## THE TASK
Only the lines from the one with "left elbow: (413, 450)" to the end of the data below should be given again, exactly, with both ends included and pictures omitted.

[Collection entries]
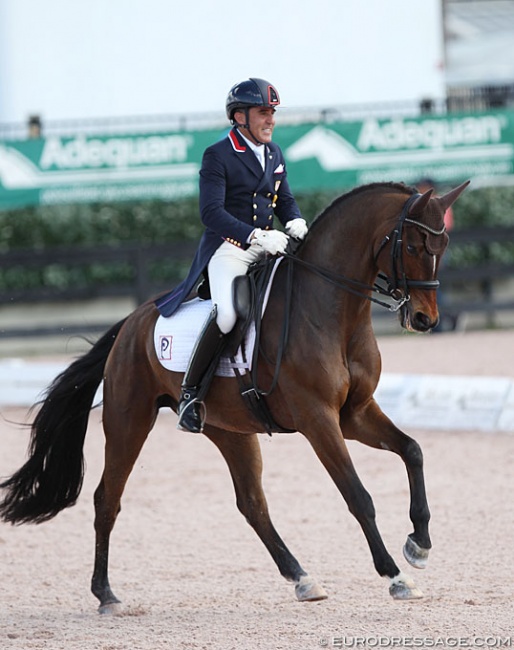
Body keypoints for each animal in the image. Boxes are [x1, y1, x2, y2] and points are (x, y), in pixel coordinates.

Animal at [0, 180, 468, 612]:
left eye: (443, 244)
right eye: (412, 244)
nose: (425, 319)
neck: (333, 312)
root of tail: (131, 323)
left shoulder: (355, 414)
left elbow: (413, 450)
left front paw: (419, 545)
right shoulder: (318, 419)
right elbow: (358, 496)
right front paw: (396, 576)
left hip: (229, 430)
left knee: (252, 504)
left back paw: (303, 578)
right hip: (127, 421)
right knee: (106, 499)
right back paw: (106, 595)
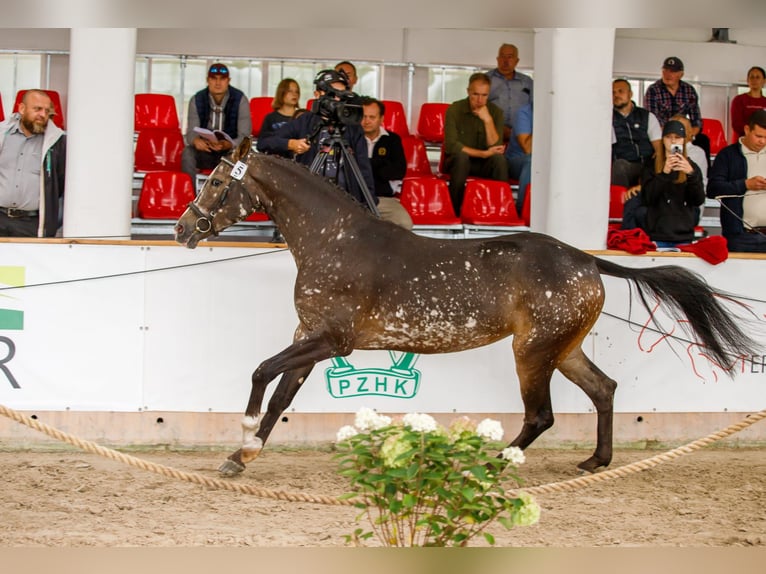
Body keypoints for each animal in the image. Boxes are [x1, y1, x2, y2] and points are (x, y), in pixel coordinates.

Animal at [174, 137, 758, 477]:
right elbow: (281, 395)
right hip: (563, 348)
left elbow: (261, 373)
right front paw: (241, 456)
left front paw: (244, 435)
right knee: (604, 390)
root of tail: (587, 261)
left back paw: (494, 463)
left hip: (532, 352)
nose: (182, 228)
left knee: (541, 415)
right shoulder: (310, 338)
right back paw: (595, 461)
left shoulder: (332, 340)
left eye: (218, 182)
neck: (333, 241)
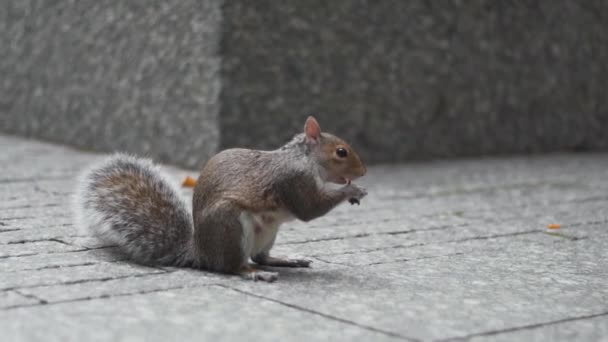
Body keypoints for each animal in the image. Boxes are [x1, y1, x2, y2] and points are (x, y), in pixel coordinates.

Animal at [71, 116, 366, 282]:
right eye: (341, 152)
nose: (363, 172)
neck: (304, 159)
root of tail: (201, 252)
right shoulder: (293, 181)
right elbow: (309, 209)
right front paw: (352, 191)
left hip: (267, 232)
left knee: (260, 256)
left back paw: (285, 260)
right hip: (231, 226)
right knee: (232, 267)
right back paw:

## RESULT
left elbow: (413, 450)
left front paw: (419, 545)
right shoulder: (318, 419)
right elbow: (358, 496)
right front paw: (396, 576)
left hip: (229, 430)
left knee: (252, 504)
left back paw: (303, 578)
right hip: (127, 421)
right knee: (106, 499)
right back paw: (106, 595)
Body keypoints for each animal in the image. Boxes are [x1, y1, x2, y2] and points are (x, y), in pixel coordinates.

Animal at [174, 137, 758, 477]:
right elbow: (281, 395)
right hip: (563, 348)
left elbow: (261, 373)
right front paw: (241, 456)
left front paw: (244, 435)
right knee: (604, 390)
root of tail: (587, 261)
left back paw: (494, 463)
left hip: (532, 352)
nose: (182, 228)
left knee: (541, 415)
right shoulder: (310, 338)
right back paw: (595, 461)
left shoulder: (332, 340)
left eye: (218, 182)
neck: (333, 241)
Body keypoints for each animal in the image. Boxes are [x1, y1, x2, y2] and points are (x, y), in pixel coordinates.

Animal at [71, 116, 366, 282]:
right eye: (341, 152)
nose: (363, 172)
neck: (304, 159)
root of tail: (201, 252)
right shoulder: (293, 181)
right elbow: (309, 209)
right front paw: (352, 191)
left hip: (267, 232)
left knee: (260, 256)
left back paw: (285, 260)
right hip: (231, 226)
right knee: (232, 267)
right back paw:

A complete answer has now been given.